-- Opening Marker --

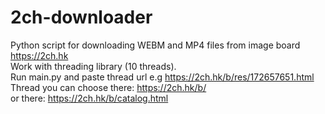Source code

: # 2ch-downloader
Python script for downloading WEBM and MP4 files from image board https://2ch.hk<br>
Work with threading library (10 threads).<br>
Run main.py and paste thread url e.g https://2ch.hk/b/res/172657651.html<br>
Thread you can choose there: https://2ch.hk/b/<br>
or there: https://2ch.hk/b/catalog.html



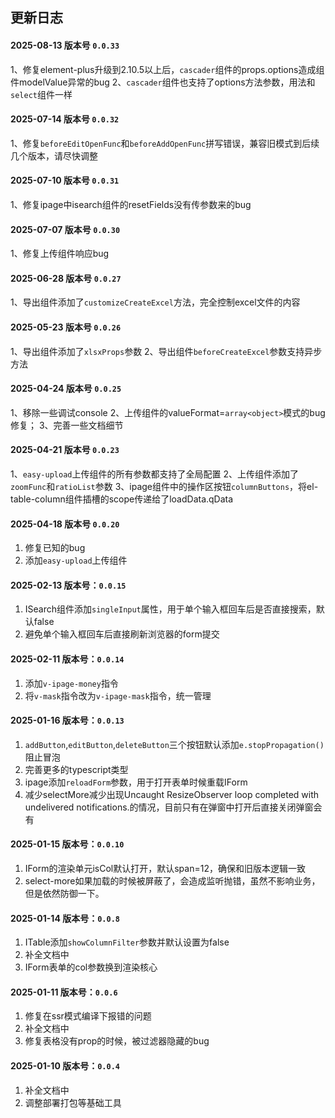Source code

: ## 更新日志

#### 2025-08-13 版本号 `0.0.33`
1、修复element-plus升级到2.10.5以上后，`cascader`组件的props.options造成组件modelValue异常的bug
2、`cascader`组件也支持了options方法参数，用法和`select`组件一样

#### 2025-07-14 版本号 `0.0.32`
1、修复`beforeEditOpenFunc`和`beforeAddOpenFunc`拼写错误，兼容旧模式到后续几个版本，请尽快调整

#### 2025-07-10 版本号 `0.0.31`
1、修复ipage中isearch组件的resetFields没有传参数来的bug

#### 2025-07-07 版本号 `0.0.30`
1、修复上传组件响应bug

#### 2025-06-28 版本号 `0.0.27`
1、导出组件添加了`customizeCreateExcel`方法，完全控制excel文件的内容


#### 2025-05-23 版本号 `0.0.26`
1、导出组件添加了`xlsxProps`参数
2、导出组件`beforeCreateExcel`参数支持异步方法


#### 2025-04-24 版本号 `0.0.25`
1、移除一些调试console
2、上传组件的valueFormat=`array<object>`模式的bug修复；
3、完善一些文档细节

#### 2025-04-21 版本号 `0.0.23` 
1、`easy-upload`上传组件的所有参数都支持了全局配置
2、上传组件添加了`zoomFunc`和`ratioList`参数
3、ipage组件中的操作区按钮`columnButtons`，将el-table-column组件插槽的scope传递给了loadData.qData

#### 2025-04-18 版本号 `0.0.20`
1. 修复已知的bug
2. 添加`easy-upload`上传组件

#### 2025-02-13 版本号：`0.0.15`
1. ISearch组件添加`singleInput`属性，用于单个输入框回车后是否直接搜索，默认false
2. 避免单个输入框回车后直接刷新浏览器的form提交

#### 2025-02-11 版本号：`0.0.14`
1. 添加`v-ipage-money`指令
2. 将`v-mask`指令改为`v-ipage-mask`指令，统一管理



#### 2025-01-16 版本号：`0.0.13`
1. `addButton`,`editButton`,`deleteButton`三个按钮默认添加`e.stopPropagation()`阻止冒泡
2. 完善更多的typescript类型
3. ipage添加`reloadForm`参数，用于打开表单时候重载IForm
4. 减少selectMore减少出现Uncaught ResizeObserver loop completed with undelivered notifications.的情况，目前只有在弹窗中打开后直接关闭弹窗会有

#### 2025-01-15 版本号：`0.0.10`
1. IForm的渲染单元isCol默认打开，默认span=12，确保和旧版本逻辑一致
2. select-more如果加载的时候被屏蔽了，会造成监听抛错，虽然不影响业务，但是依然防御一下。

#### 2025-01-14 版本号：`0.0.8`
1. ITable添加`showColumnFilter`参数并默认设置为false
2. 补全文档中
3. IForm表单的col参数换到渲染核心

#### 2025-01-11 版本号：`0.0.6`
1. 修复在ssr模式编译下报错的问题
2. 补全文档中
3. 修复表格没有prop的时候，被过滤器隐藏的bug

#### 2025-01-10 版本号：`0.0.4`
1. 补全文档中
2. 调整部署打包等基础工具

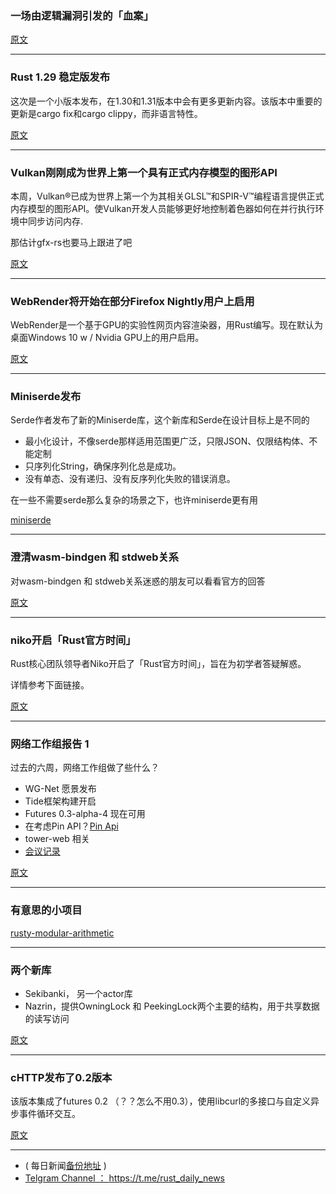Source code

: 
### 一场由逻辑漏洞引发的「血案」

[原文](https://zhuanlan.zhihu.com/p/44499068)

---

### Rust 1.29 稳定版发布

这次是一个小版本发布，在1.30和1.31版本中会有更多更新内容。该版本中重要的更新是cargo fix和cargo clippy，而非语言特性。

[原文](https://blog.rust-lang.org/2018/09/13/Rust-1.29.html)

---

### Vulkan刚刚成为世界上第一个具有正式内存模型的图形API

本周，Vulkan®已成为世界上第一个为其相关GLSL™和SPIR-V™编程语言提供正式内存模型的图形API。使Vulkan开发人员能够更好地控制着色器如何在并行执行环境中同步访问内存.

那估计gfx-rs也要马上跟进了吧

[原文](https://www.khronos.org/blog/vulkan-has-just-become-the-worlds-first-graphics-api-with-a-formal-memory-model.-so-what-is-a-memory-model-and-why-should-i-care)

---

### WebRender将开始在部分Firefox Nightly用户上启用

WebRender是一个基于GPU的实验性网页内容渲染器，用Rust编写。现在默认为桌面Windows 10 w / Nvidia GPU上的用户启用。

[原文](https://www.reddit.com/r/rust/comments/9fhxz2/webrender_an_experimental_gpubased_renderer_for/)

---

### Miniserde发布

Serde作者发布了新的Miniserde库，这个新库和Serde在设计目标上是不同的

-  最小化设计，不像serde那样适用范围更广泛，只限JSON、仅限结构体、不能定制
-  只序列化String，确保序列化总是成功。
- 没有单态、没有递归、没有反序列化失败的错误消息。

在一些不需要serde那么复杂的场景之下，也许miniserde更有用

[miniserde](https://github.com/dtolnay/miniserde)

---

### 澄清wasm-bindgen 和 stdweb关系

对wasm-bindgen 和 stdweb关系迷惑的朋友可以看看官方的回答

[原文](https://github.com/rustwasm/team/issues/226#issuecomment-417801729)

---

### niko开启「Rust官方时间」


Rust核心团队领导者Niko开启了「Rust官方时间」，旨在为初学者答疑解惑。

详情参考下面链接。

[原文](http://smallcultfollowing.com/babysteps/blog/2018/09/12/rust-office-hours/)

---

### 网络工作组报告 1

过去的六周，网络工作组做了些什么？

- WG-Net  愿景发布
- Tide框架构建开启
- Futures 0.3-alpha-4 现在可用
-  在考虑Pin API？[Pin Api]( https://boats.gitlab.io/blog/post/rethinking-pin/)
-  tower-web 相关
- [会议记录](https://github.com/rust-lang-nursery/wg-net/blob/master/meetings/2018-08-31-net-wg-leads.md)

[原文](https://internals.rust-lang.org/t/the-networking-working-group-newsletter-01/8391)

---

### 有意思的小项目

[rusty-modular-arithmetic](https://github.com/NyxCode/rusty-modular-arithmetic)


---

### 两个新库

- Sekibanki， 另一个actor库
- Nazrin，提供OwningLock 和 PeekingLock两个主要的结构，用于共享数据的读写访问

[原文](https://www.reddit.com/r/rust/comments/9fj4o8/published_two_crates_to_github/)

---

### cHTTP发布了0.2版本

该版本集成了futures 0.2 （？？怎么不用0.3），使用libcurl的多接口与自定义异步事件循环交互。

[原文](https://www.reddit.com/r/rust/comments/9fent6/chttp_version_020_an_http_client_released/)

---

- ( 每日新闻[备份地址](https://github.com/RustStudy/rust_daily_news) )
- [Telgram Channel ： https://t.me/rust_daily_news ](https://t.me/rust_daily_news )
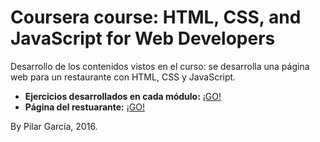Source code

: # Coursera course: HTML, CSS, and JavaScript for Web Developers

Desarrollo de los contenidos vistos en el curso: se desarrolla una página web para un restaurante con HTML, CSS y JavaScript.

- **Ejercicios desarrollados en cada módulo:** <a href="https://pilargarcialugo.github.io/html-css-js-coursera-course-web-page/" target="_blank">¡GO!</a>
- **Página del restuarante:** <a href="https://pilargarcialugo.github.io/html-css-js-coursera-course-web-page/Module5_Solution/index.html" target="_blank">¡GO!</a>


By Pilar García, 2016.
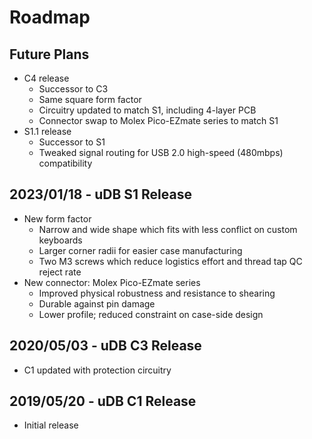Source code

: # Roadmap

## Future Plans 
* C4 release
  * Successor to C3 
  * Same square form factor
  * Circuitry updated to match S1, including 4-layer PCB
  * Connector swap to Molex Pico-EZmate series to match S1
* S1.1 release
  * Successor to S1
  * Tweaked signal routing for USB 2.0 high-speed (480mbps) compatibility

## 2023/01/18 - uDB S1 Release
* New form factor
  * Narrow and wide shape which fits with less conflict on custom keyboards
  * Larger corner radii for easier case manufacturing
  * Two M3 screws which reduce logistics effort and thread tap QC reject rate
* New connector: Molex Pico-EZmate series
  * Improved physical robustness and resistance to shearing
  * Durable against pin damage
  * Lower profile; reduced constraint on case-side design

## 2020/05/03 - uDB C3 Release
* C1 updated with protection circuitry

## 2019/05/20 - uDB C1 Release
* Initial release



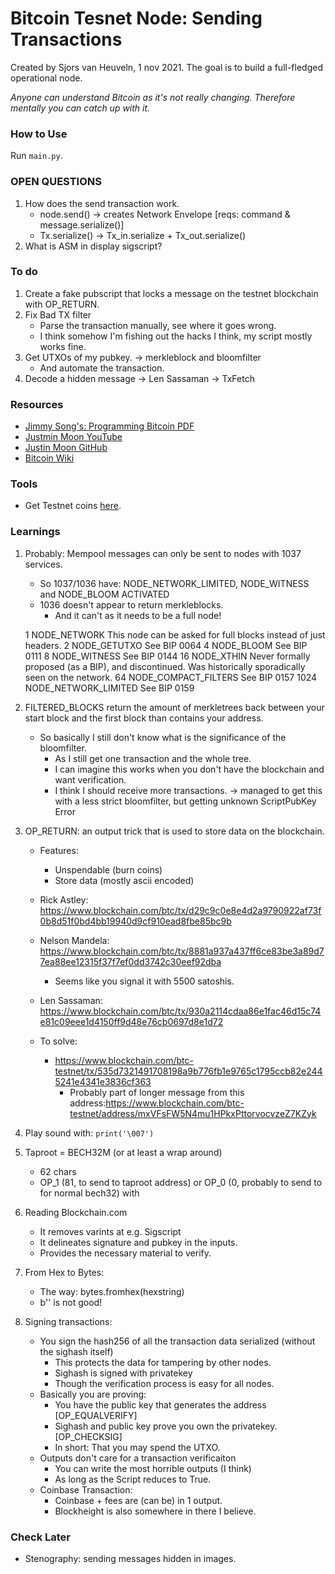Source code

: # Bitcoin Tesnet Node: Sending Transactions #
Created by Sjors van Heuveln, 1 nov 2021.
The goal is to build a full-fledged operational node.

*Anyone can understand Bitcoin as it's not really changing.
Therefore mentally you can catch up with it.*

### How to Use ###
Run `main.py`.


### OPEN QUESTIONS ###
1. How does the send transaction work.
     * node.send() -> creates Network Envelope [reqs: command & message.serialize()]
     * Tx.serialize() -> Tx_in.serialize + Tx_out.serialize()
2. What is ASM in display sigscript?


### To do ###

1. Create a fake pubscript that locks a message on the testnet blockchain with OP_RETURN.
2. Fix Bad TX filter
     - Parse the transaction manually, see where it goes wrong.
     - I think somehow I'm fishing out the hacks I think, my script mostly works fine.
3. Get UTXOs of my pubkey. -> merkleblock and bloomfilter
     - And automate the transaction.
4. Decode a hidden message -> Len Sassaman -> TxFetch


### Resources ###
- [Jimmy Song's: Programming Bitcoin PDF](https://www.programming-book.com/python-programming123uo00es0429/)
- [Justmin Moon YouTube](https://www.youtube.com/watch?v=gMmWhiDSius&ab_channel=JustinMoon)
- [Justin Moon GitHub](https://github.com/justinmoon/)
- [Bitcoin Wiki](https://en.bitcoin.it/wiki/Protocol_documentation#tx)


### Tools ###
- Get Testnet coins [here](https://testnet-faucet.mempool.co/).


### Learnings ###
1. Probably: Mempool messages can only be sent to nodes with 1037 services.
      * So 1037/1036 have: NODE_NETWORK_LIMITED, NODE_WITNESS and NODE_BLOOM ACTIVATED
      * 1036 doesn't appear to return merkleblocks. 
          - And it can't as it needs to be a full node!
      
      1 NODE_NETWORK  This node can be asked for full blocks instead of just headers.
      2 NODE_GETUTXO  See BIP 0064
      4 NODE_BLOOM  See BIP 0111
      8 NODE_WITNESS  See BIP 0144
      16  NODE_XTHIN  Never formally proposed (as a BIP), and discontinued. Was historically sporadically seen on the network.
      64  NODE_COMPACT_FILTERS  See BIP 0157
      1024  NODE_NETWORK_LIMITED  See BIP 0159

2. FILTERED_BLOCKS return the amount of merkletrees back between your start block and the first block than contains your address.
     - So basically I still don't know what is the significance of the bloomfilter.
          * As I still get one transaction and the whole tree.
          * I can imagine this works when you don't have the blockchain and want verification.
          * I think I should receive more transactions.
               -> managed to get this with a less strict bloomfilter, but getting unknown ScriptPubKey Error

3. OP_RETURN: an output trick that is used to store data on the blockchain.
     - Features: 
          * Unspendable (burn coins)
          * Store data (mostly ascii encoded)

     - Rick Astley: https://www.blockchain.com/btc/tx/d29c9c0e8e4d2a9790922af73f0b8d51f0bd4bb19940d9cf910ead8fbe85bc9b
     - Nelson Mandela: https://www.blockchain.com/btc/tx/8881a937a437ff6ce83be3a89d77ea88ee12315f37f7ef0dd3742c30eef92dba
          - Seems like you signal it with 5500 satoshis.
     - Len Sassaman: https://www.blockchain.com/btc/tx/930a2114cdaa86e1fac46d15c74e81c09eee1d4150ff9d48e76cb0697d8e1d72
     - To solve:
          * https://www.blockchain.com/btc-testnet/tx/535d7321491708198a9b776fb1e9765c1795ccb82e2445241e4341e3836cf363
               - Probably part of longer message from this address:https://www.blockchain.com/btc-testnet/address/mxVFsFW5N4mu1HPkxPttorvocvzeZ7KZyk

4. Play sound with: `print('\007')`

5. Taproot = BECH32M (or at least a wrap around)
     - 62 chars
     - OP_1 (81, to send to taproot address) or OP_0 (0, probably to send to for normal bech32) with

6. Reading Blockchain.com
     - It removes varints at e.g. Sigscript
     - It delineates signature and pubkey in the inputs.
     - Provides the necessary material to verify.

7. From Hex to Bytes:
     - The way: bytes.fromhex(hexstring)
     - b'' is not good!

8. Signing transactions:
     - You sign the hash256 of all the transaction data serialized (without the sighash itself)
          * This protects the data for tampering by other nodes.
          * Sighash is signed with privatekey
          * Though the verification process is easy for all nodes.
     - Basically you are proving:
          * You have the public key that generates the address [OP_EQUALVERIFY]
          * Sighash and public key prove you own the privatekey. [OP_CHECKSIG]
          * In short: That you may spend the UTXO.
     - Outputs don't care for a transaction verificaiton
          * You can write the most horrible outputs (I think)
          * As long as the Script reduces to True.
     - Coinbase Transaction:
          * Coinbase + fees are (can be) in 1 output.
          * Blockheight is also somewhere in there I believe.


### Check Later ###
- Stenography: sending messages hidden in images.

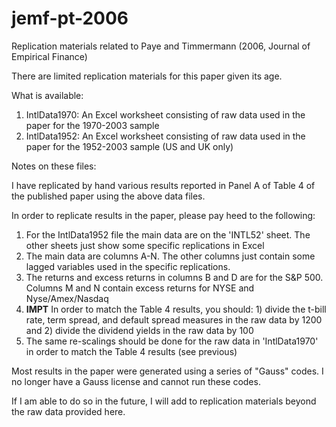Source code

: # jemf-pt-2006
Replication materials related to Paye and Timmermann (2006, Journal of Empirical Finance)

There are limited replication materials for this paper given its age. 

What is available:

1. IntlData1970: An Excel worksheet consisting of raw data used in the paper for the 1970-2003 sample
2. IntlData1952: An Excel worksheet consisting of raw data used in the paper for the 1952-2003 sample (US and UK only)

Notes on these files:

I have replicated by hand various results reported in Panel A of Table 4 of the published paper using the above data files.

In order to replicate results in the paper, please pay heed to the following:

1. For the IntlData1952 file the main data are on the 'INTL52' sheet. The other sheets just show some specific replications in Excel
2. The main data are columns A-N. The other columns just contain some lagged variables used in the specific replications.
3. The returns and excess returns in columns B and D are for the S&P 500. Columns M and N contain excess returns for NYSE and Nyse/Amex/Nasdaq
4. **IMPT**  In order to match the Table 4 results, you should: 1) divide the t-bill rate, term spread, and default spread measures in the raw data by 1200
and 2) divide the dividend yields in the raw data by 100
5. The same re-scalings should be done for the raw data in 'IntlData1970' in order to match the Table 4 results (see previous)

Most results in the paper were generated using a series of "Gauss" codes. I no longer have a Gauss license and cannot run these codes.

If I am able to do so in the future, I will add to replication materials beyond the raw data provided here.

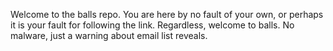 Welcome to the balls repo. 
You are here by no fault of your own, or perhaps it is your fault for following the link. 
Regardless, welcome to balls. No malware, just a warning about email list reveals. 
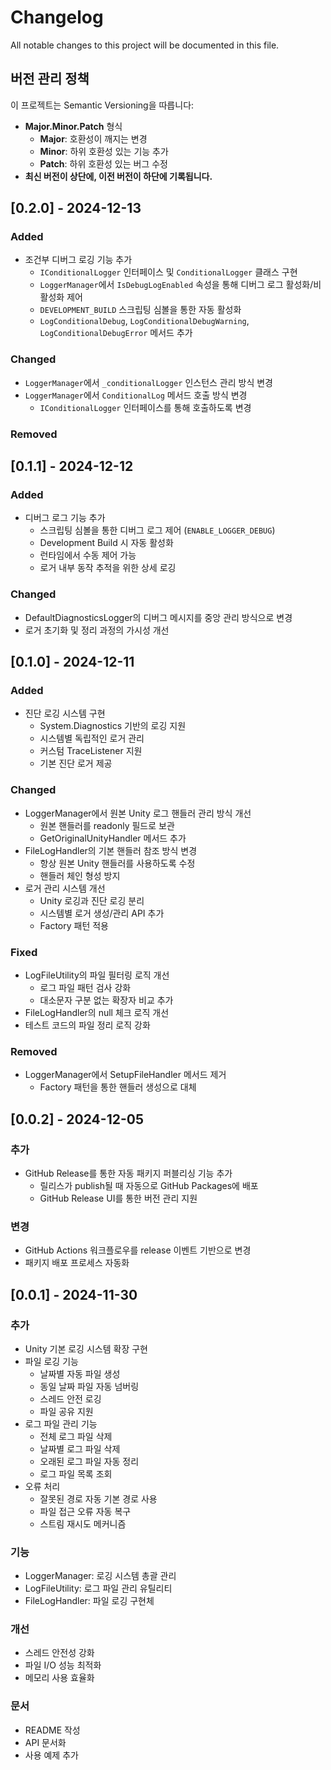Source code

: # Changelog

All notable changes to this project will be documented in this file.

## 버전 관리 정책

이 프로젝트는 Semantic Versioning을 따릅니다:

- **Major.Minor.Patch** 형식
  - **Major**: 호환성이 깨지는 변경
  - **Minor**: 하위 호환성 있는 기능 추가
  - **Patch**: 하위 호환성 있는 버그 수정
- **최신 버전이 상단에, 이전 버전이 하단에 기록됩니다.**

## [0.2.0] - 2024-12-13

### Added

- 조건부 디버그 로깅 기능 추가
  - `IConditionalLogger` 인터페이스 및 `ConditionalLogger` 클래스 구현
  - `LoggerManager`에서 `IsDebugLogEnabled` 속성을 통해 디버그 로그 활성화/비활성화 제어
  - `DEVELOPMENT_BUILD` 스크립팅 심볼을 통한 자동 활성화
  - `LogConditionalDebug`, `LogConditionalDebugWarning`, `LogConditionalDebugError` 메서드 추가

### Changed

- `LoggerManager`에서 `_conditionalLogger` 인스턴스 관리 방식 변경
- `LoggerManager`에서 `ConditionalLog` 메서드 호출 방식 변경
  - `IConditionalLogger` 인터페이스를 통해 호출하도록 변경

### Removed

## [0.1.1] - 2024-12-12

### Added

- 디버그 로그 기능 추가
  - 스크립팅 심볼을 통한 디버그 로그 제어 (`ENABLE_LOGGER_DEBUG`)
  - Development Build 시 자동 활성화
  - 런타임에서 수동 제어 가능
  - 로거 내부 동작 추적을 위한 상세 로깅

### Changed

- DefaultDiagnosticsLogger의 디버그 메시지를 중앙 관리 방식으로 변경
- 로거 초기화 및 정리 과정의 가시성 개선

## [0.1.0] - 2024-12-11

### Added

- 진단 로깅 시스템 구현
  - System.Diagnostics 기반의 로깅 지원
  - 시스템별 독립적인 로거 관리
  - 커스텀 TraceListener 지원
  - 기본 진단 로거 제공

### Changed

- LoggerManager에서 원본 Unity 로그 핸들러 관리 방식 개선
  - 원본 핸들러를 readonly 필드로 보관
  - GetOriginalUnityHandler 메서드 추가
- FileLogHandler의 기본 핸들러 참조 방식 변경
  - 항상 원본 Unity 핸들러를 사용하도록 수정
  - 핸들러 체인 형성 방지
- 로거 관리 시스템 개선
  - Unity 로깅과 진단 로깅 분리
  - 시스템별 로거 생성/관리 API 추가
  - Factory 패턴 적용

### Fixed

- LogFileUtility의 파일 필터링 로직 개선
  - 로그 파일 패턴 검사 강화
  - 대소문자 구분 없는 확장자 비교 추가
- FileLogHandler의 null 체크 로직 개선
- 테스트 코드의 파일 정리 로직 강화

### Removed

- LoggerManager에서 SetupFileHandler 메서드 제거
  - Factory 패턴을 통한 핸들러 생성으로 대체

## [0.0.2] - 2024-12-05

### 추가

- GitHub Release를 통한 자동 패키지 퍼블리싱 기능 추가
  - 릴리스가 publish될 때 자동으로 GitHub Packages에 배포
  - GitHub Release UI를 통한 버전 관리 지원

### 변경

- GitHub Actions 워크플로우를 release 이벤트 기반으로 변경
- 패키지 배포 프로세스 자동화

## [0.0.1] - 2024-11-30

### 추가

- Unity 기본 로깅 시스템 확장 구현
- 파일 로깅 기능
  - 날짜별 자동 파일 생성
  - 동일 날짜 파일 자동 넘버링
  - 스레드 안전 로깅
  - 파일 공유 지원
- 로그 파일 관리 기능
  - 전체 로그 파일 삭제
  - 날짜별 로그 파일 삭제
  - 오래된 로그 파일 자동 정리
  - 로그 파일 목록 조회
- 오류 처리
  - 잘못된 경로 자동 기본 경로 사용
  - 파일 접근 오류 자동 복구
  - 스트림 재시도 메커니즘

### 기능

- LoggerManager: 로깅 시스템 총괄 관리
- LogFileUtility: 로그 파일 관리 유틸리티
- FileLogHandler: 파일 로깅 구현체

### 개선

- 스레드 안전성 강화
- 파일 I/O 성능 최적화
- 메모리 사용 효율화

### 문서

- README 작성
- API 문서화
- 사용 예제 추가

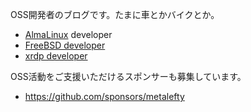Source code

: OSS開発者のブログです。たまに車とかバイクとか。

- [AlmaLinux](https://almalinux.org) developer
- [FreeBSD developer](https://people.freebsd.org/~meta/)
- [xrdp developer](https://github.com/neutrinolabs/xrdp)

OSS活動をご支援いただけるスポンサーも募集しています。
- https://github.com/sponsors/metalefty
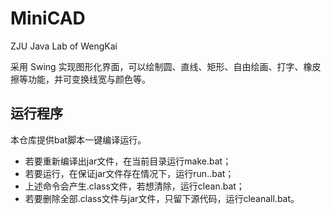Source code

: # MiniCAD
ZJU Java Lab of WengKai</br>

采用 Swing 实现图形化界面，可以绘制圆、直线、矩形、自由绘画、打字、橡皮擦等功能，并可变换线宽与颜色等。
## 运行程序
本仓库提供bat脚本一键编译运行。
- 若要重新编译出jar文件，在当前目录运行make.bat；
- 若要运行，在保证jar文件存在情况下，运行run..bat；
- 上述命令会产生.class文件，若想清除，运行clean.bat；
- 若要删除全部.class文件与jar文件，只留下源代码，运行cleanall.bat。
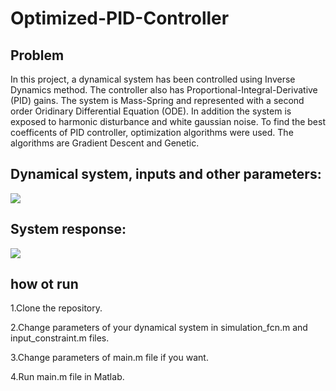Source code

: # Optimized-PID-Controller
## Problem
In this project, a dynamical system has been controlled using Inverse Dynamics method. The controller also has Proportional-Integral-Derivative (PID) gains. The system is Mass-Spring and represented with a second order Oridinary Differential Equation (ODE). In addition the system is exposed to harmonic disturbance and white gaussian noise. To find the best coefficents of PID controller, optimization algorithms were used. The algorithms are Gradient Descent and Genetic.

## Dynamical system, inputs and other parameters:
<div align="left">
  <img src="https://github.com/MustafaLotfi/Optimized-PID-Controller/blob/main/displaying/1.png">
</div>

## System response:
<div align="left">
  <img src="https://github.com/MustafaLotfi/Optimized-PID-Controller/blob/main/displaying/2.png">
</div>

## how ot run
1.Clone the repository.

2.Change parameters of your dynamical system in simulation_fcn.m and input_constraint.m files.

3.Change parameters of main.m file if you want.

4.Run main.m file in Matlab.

-- Closing Marker --

If a line comes after the line with "1、修复element-pl", it stays out; print exactly every line from the start of the entries up to and including that line, but no pictures.

**Completed task:**
Source code

: # 2ch-downloader
Python script for downloading WEBM and MP4 files from image board https://2ch.hk<br>
Work with threading library (10 threads).<br>
Run main.py and paste thread url e.g https://2ch.hk/b/res/172657651.html<br>
Thread you can choose there: https://2ch.hk/b/<br>
or there: https://2ch.hk/b/catalog.html



Source code

: ## 更新日志

#### 2025-08-13 版本号 `0.0.33`
1、修复element-plus升级到2.10.5以上后，`cascader`组件的props.options造成组件modelValue异常的bug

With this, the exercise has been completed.